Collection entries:
- - - -

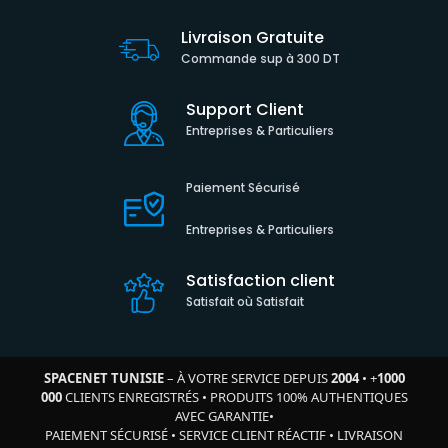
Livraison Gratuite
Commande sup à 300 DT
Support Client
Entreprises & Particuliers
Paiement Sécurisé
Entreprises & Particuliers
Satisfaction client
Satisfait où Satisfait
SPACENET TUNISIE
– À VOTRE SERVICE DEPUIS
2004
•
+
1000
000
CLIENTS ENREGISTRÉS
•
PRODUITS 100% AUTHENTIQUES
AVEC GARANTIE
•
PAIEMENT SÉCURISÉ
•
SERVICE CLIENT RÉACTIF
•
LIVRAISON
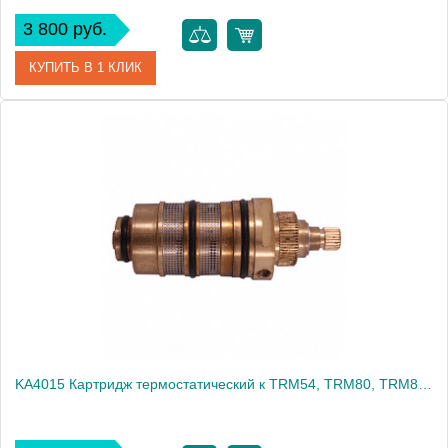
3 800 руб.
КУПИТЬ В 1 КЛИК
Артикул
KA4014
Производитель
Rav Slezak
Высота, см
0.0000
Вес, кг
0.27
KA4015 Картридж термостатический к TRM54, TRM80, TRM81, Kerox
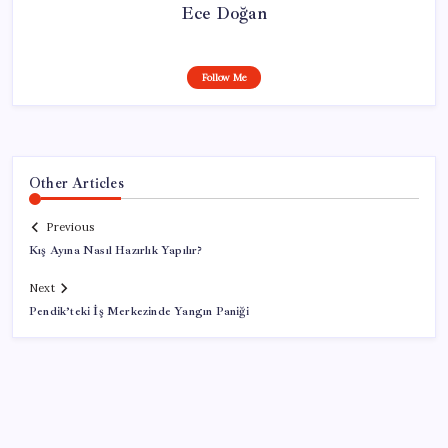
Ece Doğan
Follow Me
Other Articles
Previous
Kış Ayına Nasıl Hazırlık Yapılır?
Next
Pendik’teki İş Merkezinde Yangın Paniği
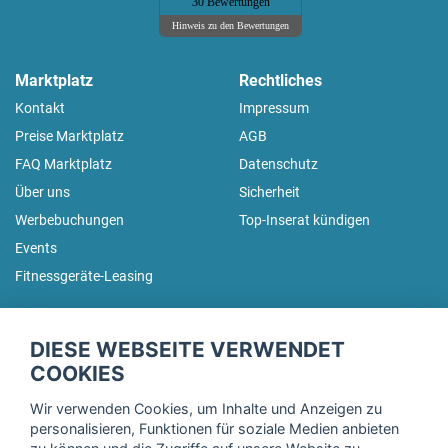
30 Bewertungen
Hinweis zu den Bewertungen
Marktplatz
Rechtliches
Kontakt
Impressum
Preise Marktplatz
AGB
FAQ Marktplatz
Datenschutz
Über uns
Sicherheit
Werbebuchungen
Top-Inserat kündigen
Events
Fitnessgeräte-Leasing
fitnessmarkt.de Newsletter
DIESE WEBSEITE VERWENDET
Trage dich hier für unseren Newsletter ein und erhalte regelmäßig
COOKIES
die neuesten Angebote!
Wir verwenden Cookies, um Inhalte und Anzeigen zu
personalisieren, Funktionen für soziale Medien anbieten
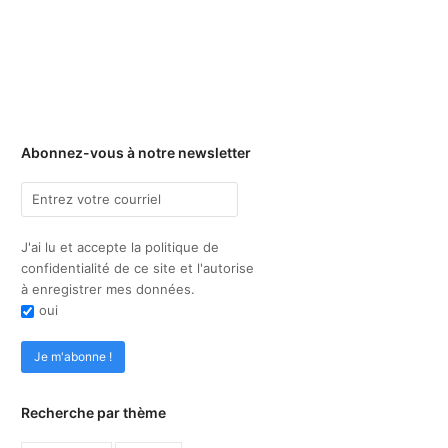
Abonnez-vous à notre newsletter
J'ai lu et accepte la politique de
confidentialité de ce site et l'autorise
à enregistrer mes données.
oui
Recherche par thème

- - - -

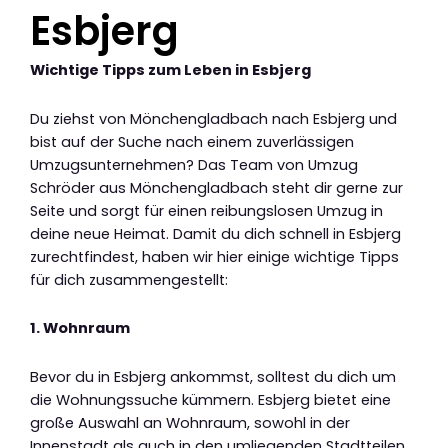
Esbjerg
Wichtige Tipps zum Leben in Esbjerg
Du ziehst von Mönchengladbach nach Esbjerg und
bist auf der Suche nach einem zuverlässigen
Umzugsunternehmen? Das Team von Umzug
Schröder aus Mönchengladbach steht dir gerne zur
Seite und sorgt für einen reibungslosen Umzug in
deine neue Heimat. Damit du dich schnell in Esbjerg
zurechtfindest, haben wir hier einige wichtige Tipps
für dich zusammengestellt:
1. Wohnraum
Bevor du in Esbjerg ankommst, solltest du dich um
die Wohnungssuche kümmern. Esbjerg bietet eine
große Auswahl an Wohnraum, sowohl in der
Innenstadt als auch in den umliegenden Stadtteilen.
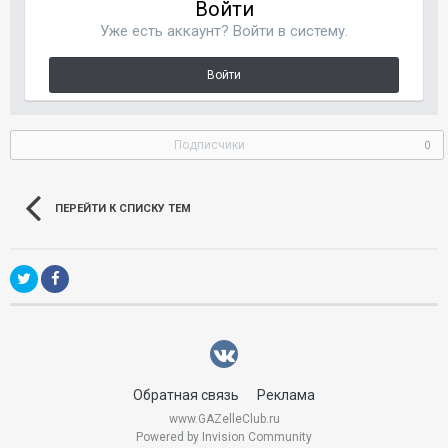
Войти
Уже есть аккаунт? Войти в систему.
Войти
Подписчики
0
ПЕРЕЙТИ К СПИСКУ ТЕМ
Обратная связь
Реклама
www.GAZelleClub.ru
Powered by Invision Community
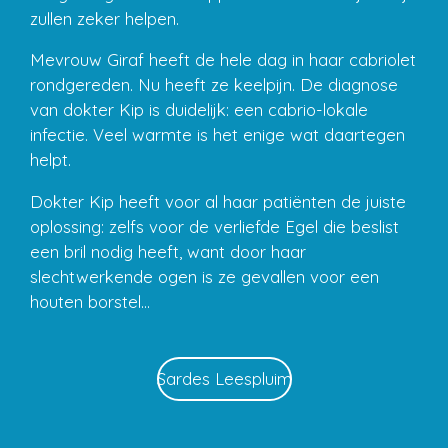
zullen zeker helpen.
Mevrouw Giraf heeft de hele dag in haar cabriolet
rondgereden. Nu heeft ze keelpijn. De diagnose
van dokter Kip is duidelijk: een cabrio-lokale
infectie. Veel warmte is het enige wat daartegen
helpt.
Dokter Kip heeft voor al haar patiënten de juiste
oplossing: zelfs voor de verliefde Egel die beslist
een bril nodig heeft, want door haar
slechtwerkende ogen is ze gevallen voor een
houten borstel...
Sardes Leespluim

- - - -

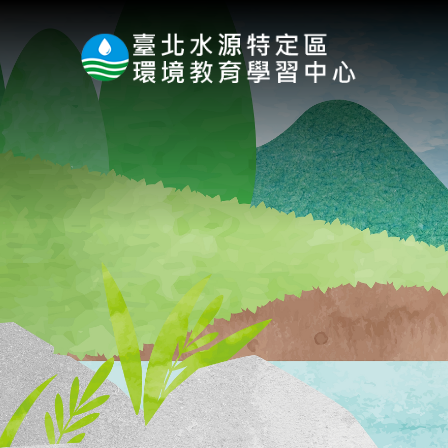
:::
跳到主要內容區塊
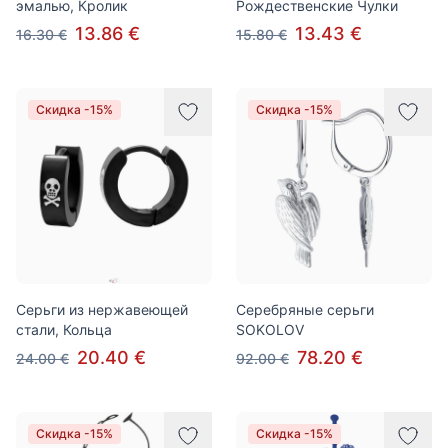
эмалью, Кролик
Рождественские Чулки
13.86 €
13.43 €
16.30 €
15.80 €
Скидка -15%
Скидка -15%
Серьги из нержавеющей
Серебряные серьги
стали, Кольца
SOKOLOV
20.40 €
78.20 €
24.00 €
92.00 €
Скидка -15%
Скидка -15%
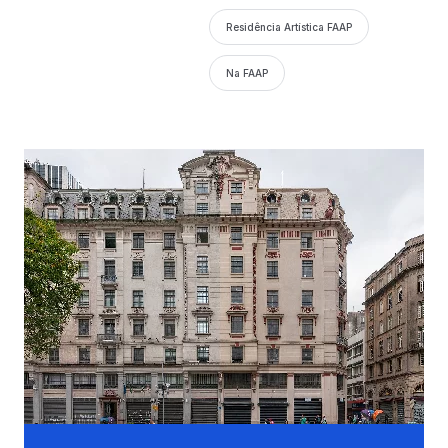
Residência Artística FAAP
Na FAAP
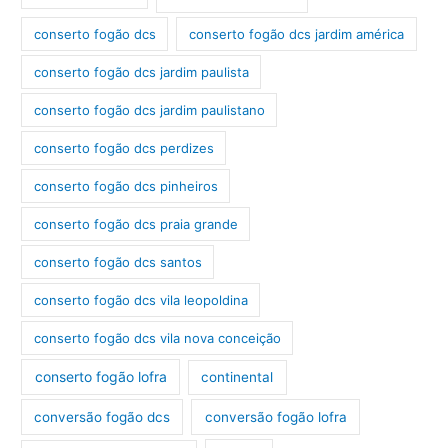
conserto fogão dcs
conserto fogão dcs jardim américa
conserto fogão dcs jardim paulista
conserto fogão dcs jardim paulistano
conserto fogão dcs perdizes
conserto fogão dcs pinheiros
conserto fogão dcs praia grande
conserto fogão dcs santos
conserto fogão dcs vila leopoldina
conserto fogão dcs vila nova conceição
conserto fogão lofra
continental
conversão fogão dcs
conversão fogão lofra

- - - -

**PROBLEM TO SOLVE:**
Each line above from the one containing "Livraison Gratuite" through the one containing "J'ai lu et accepte la politique de" is to be returned verbatim. Nothing else, and no pictures.

**TASK RESULT:**
Livraison Gratuite
Commande sup à 300 DT
Support Client
Entreprises & Particuliers
Paiement Sécurisé
Entreprises & Particuliers
Satisfaction client
Satisfait où Satisfait
SPACENET TUNISIE
– À VOTRE SERVICE DEPUIS
2004
•
+
1000
000
CLIENTS ENREGISTRÉS
•
PRODUITS 100% AUTHENTIQUES
AVEC GARANTIE
•
PAIEMENT SÉCURISÉ
•
SERVICE CLIENT RÉACTIF
•
LIVRAISON
3 800 руб.
КУПИТЬ В 1 КЛИК
Артикул
KA4014
Производитель
Rav Slezak
Высота, см
0.0000
Вес, кг
0.27
KA4015 Картридж термостатический к TRM54, TRM80, TRM81, Kerox
Ece Doğan
Follow Me
Other Articles
Previous
Kış Ayına Nasıl Hazırlık Yapılır?
Next
Pendik’teki İş Merkezinde Yangın Paniği
30 Bewertungen
Hinweis zu den Bewertungen
Marktplatz
Rechtliches
Kontakt
Impressum
Preise Marktplatz
AGB
FAQ Marktplatz
Datenschutz
Über uns
Sicherheit
Werbebuchungen
Top-Inserat kündigen
Events
Fitnessgeräte-Leasing
fitnessmarkt.de Newsletter
DIESE WEBSEITE VERWENDET
Trage dich hier für unseren Newsletter ein und erhalte regelmäßig
COOKIES
die neuesten Angebote!
Wir verwenden Cookies, um Inhalte und Anzeigen zu
personalisieren, Funktionen für soziale Medien anbieten
Abonnez-vous à notre newsletter
J'ai lu et accepte la politique de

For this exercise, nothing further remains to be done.